Quote:
Originally Posted by LektorAJ
Have a degree in the first. I like computers and writing software but it sucks on a full time basis. Remotely most good work is through existing contacts otherwise you are competing on price with Indians.
Don't have a degree in the second but tons of flexible work available. Pay is by the word. You get faster with experience (you less often need to stop to do detective work on a word) so the hourly goes up. My second language of Slovak (learned as an adult) is important enough that its ranked circa no. 30 in terms of number of wikipedia pages but even that has few English/American people who can read it, understand it and write good English that means the same thing as the original Slovak text (you normally only translate into your own language and while native speakers of the other language may sometimes try to translate the other way "against the wind", they can't compete with you in terms of the quality of the resulting text). Translating is also good alongside poker as you can just do it the times of the week/day when the games aren't good.
So the moral is:
1 Turn off the computer, go abroad,
2 Chase local girls till you find one to teach you her language on a live in basis,
3 Make kids to cover the Darwinian success criteria.
4 Translate
5 Play poker on the side
6 Profit.
That's pretty much what I did and I'd recommend it to others.
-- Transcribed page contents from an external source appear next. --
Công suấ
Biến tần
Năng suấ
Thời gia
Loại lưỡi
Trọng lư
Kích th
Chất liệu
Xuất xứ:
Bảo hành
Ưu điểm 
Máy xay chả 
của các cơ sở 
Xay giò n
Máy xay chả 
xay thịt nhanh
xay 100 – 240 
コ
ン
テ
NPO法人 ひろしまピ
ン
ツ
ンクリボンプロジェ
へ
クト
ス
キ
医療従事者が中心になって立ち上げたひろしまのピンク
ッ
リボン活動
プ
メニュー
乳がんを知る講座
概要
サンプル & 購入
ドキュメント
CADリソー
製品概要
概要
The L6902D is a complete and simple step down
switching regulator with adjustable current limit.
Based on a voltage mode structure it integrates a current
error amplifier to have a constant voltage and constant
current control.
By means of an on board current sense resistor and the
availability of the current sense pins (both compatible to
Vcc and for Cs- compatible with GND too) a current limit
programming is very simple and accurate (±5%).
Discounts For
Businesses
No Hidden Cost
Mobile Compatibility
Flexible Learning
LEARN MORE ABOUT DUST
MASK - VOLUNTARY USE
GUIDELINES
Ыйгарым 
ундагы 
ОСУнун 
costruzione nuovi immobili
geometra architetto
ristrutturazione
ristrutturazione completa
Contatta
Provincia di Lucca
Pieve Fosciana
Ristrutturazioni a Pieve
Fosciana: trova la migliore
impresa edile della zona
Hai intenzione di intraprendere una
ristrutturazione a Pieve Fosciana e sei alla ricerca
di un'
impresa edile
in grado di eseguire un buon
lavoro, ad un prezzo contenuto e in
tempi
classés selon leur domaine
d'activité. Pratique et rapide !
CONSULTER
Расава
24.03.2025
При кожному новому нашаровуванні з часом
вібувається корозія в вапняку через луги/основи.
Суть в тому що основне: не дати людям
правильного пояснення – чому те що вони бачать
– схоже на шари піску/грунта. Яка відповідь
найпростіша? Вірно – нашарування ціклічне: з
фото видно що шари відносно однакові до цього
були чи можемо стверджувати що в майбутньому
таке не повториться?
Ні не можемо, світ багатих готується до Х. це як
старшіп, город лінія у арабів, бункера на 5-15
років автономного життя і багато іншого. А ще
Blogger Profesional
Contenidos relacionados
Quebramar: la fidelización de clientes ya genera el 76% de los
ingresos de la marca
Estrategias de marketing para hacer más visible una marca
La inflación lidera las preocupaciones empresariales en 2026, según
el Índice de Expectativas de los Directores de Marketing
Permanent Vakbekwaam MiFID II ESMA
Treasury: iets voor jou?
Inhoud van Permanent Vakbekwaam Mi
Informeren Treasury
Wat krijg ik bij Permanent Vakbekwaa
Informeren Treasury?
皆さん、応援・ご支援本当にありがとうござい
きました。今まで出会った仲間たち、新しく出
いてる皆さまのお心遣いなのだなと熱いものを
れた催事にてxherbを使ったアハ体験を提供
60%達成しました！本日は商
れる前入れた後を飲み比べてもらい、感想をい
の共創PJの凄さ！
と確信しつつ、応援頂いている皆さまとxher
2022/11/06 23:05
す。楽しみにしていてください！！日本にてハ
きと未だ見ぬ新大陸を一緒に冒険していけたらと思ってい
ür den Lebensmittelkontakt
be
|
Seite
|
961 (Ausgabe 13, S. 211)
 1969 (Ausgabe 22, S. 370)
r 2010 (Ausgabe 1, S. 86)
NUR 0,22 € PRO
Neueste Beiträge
There are masses of remote worker freelancers in multiple fields and many online platforms where their services are sold. I've often outsourced to freelancers.
Main service categories are: Admin, Business Support, Design, Marketing & PR, Social Media, Software/Web Development, Translation, Video/Photo/Audio/Animation, and writing.
Freelancer competition
on price is with India/Pakistan/Bangladesh, however for the buyer it's sometimes a false economy, not through standard of work but through communication/language problems and the time difference.
So European/North American freelancers get their fair share of the pie.
I see this style of working/hiring growing fast and becoming a significant chunk of the work force.
Last edited by SageDonkey; 12-06-2017 at 08:29 PM.